Pub Date: Sept. 28th, 1990
Publisher: Walker

Pseudonymous Jordan (Cat's Eyes, Criss Cross) spins a damsel-in-distress tale whose heroine is dogged by drug dealers, rival drug dealers, a man determined to avenge his sister's death, and the murderer of her father and his lover many years ago. Dewy former actress Jo Townsend, returning home from her London antique shop, where a man in a red-and-white parka's been watching her and her sister Flora, finds her flat tossed by a man who beats her, threatens her, and tells her to tell Mike that Willi's been there. When Jo passes this news on to her husband Mike, he tells her Willi is after a costly pre-Columbian statue he'd, well, stolen and smuggled out of Peru, and insists she take the figure to her family's deserted house in the south of France, where her father and his paramour were killed years ago.

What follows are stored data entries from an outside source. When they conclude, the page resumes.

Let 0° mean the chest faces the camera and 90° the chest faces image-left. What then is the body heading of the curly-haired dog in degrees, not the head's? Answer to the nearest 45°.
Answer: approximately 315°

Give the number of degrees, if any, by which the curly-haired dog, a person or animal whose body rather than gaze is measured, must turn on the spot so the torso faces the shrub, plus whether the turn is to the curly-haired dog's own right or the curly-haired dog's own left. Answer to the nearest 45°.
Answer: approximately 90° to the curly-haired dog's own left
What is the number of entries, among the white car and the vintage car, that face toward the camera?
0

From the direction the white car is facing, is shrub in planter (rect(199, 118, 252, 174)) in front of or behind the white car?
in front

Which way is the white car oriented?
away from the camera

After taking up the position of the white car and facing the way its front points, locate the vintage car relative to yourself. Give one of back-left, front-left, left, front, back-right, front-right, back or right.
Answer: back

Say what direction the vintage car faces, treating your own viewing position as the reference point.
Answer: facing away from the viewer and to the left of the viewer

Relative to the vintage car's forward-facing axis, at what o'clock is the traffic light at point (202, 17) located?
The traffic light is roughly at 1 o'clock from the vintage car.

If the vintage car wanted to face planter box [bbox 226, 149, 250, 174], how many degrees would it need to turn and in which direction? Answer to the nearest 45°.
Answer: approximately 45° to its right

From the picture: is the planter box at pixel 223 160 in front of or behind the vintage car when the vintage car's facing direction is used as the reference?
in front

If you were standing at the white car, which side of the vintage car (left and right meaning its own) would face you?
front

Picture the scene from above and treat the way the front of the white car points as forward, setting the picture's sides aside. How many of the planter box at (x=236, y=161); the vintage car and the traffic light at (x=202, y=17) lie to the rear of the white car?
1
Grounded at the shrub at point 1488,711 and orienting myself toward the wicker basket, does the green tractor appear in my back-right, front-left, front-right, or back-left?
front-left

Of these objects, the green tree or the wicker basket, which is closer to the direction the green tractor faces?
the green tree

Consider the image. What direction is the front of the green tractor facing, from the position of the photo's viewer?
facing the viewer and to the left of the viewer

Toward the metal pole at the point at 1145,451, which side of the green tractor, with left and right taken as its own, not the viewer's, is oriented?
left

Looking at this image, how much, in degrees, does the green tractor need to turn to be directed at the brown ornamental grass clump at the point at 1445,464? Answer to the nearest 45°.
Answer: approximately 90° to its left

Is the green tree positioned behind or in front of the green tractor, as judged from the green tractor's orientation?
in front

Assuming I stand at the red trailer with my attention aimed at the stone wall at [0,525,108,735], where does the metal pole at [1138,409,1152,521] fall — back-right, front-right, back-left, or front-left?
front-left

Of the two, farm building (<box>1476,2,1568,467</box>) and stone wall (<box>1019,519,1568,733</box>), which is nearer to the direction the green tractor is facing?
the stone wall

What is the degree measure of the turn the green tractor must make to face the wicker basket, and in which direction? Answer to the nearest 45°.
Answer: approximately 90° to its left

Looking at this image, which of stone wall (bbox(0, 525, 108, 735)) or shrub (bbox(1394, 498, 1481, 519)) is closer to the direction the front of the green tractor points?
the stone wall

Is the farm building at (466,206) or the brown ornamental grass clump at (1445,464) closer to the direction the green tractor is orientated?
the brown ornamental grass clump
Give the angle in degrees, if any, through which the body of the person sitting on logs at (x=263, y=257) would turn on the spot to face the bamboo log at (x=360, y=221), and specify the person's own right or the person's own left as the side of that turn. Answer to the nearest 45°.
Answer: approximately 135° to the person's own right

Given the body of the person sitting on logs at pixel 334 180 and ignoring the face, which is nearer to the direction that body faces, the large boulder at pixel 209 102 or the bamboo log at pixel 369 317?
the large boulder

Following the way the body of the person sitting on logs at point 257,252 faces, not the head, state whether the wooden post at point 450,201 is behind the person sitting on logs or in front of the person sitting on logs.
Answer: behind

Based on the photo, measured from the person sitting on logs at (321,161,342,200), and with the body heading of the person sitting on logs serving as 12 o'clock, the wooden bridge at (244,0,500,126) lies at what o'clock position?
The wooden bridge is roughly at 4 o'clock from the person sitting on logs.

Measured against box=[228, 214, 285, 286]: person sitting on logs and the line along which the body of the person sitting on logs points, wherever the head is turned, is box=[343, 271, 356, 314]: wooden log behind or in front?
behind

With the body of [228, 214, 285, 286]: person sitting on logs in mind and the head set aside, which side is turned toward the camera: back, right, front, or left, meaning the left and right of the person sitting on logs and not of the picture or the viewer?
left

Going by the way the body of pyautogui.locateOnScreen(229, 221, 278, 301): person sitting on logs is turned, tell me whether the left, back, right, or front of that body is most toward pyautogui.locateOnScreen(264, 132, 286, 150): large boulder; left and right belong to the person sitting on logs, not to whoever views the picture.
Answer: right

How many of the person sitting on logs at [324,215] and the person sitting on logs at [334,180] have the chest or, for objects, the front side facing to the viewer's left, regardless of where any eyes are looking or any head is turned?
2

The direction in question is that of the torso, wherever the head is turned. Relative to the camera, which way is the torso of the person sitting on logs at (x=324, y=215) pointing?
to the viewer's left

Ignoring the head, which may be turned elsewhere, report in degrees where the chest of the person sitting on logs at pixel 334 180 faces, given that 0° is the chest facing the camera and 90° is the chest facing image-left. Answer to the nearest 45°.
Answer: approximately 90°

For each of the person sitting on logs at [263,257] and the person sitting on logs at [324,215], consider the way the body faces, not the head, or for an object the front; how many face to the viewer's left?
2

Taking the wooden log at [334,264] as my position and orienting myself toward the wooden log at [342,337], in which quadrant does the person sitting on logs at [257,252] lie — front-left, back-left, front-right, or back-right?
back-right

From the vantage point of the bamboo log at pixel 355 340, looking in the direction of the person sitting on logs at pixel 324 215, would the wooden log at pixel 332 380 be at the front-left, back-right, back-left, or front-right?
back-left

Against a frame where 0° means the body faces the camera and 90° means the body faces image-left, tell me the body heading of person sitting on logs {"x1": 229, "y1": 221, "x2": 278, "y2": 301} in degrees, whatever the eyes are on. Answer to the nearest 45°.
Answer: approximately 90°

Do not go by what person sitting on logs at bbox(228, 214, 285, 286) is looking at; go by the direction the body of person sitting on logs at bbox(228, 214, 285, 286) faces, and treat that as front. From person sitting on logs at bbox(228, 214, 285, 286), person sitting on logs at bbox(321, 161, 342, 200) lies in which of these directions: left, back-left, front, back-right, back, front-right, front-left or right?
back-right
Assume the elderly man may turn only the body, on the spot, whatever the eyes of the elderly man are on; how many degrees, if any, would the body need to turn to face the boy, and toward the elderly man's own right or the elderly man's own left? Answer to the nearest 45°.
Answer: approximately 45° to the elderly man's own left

Jo eventually realizes that Roger Maillet, the handsome journalist she meets on the road, is the man in the parka; but little does she know that the convicted killer, Marcel Drac, has just been released from prison and had made a beeline for her own destination--or that her resolution never to return there is about to be nightmarishly justified. Everyone except Jo is hiding some dread secret, and it's only natural for the principals--with some help from a fortuitous pair of neighborhood gypsies--to start biffing and killing each other until the long-foreseen (except by sweetly dense Jo) fade-out. Jordan's understated style avoids clichÉ, but her ramshackle plotting doesn't; the menace is far too epidemic to take seriously.